Tra fotografia e impegno sociale: il progetto Khatoon indaga il ruolo della donna in Pakistan
Dal Punjab rurale alle vette del Karakoram fino ai paesaggi urbani di Karachi, Islamabad e Lahore, il progetto di Giovanni de Mojana e Benedetta Gavazzi presenta fotografie e interviste audio che raccontano la resilienza di una società che sta attraversando un cambiamento radicale

Significa “donna” la parola in urdu “khatoon” che diventa il titolo del progetto, tra fotografia e impegno sociale, ideato e sviluppato dal fotoreporter Giovanni de Mojana e l’assistente sociale Benedetta Gavazzi.
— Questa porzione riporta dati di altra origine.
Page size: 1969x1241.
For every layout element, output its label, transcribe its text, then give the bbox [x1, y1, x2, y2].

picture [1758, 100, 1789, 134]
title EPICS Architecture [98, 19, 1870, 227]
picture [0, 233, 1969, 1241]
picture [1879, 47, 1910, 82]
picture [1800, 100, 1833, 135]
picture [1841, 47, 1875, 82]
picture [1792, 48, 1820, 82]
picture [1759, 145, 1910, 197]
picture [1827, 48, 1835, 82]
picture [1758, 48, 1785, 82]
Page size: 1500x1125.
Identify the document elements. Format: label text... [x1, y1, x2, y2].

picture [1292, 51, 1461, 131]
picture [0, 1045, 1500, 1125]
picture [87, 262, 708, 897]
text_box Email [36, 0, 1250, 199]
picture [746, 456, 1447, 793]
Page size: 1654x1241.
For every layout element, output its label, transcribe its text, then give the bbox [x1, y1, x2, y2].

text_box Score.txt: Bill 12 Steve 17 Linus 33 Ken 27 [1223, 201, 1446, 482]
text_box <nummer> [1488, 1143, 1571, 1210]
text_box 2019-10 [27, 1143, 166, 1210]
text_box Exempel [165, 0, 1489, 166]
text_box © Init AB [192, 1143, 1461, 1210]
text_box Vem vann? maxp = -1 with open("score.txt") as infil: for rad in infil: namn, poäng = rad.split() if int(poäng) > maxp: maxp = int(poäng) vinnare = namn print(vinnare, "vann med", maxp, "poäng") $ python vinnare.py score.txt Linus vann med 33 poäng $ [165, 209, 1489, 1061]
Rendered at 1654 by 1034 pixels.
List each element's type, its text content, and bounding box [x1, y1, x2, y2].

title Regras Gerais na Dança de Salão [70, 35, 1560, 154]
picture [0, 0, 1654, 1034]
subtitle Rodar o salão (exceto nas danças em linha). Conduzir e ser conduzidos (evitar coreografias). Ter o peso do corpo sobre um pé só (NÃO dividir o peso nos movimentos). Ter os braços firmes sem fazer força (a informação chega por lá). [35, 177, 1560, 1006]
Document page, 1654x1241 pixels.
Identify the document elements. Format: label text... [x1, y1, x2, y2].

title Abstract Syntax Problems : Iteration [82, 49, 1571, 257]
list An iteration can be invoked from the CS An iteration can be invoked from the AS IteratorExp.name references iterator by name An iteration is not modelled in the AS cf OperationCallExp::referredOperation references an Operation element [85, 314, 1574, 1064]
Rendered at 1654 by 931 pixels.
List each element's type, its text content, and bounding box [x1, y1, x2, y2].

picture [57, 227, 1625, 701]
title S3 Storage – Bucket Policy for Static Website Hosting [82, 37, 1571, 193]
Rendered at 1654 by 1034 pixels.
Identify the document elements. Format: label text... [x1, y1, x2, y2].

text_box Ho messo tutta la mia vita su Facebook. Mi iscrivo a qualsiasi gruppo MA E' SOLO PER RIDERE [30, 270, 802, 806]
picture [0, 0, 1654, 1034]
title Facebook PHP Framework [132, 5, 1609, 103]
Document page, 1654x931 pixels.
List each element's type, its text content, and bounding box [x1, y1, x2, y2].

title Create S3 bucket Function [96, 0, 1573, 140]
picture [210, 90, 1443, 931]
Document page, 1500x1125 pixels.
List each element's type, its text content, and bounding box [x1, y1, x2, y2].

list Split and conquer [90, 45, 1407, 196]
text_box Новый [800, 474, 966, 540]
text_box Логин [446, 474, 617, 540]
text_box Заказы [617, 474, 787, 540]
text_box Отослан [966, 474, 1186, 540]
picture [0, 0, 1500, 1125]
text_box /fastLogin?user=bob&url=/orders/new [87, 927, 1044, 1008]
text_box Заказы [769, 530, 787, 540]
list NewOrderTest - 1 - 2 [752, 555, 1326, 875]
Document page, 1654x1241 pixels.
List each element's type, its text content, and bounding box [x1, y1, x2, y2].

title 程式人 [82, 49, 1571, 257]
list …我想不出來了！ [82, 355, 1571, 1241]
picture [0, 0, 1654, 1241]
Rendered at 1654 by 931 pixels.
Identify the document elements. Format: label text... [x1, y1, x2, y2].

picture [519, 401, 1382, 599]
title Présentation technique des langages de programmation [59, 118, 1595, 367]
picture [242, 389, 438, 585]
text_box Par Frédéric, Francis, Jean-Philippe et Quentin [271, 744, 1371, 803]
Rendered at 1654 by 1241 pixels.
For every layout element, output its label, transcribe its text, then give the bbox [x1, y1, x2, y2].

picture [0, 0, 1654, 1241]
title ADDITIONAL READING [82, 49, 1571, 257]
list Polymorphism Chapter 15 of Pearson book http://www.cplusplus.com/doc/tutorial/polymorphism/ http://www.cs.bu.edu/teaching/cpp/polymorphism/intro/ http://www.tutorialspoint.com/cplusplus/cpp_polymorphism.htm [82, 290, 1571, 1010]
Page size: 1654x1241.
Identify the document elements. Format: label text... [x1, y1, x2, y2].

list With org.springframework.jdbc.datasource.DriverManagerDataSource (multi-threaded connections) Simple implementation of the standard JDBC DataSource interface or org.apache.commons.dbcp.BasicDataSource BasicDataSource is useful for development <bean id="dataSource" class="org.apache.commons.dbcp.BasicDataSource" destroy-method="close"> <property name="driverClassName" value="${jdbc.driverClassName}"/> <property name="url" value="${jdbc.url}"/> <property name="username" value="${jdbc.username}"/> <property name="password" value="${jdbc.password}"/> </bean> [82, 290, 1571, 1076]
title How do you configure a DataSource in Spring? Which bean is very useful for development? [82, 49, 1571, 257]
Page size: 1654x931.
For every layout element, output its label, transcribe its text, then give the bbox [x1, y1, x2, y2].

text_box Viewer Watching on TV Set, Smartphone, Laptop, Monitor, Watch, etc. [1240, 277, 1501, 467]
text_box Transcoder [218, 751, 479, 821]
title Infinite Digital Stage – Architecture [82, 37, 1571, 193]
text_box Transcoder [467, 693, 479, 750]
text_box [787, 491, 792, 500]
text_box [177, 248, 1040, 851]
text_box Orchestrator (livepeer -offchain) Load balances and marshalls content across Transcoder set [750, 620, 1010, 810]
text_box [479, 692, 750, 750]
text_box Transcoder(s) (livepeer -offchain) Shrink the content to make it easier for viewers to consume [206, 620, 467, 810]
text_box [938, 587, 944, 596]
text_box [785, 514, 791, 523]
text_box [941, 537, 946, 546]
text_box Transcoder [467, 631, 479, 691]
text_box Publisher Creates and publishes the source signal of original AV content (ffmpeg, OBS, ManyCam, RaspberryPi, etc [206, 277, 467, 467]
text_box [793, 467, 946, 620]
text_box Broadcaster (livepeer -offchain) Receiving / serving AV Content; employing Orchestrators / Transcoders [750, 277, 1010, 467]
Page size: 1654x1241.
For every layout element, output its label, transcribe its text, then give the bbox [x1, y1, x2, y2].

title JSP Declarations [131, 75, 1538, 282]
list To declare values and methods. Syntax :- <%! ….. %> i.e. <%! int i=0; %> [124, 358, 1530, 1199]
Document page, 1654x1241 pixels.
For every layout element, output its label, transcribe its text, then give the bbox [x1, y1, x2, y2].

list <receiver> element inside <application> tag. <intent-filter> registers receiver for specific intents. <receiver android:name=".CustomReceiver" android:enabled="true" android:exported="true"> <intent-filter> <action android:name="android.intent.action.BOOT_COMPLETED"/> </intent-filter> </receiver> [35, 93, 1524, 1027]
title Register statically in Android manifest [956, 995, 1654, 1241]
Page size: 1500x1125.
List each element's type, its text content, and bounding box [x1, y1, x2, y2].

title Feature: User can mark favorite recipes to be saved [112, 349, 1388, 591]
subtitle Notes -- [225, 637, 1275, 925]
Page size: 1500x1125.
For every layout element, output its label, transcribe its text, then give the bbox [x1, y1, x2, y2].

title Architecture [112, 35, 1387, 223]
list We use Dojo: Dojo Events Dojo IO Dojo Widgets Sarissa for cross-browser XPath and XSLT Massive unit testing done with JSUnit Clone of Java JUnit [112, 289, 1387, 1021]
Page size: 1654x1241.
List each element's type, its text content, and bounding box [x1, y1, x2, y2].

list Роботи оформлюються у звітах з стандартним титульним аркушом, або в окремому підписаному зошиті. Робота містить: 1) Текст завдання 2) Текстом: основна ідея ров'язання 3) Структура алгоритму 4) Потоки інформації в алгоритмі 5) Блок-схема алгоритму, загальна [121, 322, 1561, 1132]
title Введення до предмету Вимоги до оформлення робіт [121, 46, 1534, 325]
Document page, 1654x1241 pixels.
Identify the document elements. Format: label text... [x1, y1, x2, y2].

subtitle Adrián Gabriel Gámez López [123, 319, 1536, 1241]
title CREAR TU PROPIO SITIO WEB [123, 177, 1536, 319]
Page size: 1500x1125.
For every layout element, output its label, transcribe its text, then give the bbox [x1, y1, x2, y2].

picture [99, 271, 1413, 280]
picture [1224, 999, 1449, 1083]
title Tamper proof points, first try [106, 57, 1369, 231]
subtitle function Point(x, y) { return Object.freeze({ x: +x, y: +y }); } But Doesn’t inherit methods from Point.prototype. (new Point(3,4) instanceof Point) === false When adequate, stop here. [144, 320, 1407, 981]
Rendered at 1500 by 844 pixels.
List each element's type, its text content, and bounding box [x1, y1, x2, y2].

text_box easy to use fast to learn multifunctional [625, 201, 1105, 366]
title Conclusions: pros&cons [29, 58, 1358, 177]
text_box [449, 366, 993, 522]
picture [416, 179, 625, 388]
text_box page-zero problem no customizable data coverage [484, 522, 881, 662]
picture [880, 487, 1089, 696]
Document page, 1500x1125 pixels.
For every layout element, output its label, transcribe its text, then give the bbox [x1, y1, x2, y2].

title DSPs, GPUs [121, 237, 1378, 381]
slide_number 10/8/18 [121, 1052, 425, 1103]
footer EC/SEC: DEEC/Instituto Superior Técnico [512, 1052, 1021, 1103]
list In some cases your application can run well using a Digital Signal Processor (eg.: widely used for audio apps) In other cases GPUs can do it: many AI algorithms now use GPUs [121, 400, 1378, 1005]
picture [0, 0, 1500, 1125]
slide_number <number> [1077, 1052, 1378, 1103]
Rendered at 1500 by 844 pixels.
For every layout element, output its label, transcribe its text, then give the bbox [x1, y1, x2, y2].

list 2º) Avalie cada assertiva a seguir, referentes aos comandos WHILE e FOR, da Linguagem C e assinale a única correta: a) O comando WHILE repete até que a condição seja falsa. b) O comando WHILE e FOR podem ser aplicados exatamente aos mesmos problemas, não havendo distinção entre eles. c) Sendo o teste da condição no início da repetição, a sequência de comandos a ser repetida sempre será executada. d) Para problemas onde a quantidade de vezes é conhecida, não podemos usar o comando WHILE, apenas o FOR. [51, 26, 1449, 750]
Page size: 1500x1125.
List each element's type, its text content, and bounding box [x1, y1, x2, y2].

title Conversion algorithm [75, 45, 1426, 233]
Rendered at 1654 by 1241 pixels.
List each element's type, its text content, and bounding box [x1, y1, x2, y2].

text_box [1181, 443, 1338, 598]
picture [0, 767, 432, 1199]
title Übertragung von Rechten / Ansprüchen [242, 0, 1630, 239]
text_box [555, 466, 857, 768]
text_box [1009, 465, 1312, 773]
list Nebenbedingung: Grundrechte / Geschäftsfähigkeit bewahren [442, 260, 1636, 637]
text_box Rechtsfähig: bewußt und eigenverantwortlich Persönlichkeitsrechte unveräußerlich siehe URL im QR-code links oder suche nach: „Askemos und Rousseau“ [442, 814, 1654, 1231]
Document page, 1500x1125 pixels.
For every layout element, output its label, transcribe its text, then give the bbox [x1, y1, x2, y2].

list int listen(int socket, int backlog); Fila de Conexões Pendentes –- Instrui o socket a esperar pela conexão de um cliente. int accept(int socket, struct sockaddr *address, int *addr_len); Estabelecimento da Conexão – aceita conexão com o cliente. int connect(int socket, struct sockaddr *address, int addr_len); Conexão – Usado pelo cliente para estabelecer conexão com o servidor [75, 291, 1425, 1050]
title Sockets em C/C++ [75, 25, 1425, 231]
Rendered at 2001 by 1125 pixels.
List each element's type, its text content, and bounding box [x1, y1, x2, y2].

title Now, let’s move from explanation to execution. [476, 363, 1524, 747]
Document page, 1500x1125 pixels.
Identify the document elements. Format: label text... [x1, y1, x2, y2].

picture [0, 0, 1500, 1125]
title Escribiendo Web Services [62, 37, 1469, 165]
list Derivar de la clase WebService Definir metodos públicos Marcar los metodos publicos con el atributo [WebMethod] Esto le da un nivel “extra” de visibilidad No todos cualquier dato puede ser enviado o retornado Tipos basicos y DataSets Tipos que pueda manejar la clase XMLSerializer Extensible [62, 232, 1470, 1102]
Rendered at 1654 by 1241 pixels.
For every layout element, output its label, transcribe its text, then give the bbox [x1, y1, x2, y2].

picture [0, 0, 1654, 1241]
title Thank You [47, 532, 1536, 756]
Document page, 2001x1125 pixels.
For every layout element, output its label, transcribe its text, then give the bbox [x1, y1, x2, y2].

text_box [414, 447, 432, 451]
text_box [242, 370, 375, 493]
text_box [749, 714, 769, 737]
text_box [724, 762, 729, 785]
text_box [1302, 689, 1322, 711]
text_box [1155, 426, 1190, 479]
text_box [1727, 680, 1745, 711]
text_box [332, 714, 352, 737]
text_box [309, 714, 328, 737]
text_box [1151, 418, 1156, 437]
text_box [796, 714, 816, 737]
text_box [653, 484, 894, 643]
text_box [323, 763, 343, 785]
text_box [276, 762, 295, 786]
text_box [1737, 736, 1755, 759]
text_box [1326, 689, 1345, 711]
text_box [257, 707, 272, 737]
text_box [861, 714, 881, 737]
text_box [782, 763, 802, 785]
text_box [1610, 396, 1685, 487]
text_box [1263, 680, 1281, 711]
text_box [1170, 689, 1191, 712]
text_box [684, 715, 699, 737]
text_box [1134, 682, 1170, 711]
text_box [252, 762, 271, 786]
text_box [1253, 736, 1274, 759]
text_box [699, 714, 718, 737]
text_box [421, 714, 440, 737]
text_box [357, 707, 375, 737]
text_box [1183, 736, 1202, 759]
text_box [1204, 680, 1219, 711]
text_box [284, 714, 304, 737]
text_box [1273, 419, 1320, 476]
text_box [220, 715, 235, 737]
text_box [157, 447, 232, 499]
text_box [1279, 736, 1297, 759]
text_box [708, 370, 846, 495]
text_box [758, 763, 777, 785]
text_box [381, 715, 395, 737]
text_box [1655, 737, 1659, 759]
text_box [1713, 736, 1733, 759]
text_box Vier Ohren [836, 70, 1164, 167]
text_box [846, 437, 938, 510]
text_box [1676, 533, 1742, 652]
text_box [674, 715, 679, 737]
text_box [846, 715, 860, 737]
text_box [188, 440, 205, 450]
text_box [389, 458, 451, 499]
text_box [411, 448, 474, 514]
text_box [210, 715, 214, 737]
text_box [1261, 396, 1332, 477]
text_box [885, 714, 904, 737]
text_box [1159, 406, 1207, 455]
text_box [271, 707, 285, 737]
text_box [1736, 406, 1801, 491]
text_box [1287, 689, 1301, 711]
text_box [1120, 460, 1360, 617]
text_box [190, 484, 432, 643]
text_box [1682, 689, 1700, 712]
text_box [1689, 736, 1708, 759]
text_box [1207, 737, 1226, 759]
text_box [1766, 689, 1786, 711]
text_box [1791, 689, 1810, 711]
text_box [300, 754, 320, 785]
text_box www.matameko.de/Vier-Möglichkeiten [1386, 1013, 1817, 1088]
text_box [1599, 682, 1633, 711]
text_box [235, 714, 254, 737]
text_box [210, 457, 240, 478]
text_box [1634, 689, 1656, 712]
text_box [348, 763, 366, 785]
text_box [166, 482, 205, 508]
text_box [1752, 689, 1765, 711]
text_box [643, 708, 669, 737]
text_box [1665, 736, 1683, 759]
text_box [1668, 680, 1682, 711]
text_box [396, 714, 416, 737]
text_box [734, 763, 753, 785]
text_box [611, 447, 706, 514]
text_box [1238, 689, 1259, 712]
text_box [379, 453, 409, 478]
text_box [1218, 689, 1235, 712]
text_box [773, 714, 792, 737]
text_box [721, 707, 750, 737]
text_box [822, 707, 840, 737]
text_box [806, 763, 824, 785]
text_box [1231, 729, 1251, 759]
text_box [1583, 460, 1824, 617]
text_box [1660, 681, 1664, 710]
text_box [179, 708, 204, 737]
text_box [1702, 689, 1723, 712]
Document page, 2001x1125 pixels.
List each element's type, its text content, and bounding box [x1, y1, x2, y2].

Il focus? Il ruolo della donna in Pakistan, un Paese giovane, nato meno di un secolo fa che oggi si classifica al penultimo posto nel Global Gender Gap Index 2024 e che solo dal 2018 celebra l’Aurat March, la Giornata Internazionale della Donna.












Il progetto fotografico “Khatoon” che esplora il ruolo della donna in Pakistan
Pugili, direttrici di ONG, cantanti, ballerine o motociclisti, provenienti dalle campagne del Punjab, dalle montagne del Karakoram o dalle metropoli di Karachi, Islamabad e Lahore, sono le protagoniste del saggio fotografico che racconta le battaglie per combattere le disuguaglianze nell’istruzione, nella sanità e nell’accesso alla vita pubblica, oltre nelle opportunità di carriera e nella vita domestica. Infatti, per esempio, secondo UN Women, le donne pakistane svolgono un carico di lavoro non retribuito nella cura e nella gestione domestica dieci volte superiore a quello degli uomini. Tuttavia, sono in atto cambiamenti dinamici all’interno della società, impensabili fino a un decennio fa: “Mentre le vecchie norme cedono il passo a nuove possibilità, la resilienza, l’intelligenza, il potere e la determinazione di queste donne emergono chiaramente, segnando un’evoluzione profonda e piena di speranza nel loro percorso verso l’emancipazione”, spiegano ad Artribune Gavazzi e de Mojana.
I luoghi del progetto fotografico “Khatoon”
Khatoon, avviato nel 2024, è stato finora presentato a Milano presso il centro CAM Garibaldi in collaborazione con il Consolato del Pakistan e Italian friends of TCF, all’Osteria del Treno dove è stata organizzata un’asta di beneficenza da Art Defender e TCF e da Fotobus Society a Parigi durante Paris Photo. Attualmente, invece, è esposto a Bordeaux in occasione di Paris Berlin Fotohaus (dal 2 al 27 aprile 2025), mentre verrà ospitato alla Somerset House di Londra dal 17 aprile al 5 maggio 2025, nella cornice del Sony Award, dove Khatoon è arrivato in shortlist nella categoria Professional Documentary Photography.









Il progetto fotografico “Khatoon” nelle parole di Gavazzi e de Mojana
“Confesso che siamo partiti senza una piena consapevolezza del lavoro che avremmo svolto lì. Nonostante l’ampia ricerca condotta nei mesi precedenti, le variabili in gioco erano molte. Tuttavia, dopo aver incontrato e intervistato le prime donne, tutto è diventato più chiaro: il nostro scopo era dare voce alle loro storie. Questa consapevolezza ha rafforzato il nostro senso di responsabilità, facendoci comprendere ancora di più il nostro ruolo di tramite e l’impatto potenziale del nostro lavoro. In Pakistan le donne affrontano sfide enormi, ma ho visto con i miei occhi quanto possano essere straordinarie: dal creare spazi di libertà e opportunità dove sembrava non ce ne fossero, come una palestra di boxe per sole ragazze in uno dei quartieri più conservativi di Karachi, alla digitalizzazione in zone rurali, dove sorgono edifici in cui le ragazze imparano a usare il computer, e tanto altro ancora”, racconta Benedetta Gavazzi, mentre Giovanni de Mojana spiega come abbia sempre visto la fotografia quale mezzo di consapevolezza e cambiamento, in grado di veicolare messaggi che vanno oltre l’oggetto in sé: “Sapere che il nostro progetto sta avendo tanta visibilità ci riempie di felicità. La soddisfazione più grande è arrivata nell’ottobre 2024, quando all’asta di beneficenza, organizzata da Art Defender e TCF e battuta da Filippo Lotti, siamo riusciti a raccogliere fondi per garantire un anno d’istruzione a sessanta bambini in Pakistan. Non sempre si ottengono risultati tangibili con i propri progetti e questo è forse ciò che ci rende più orgogliosi”.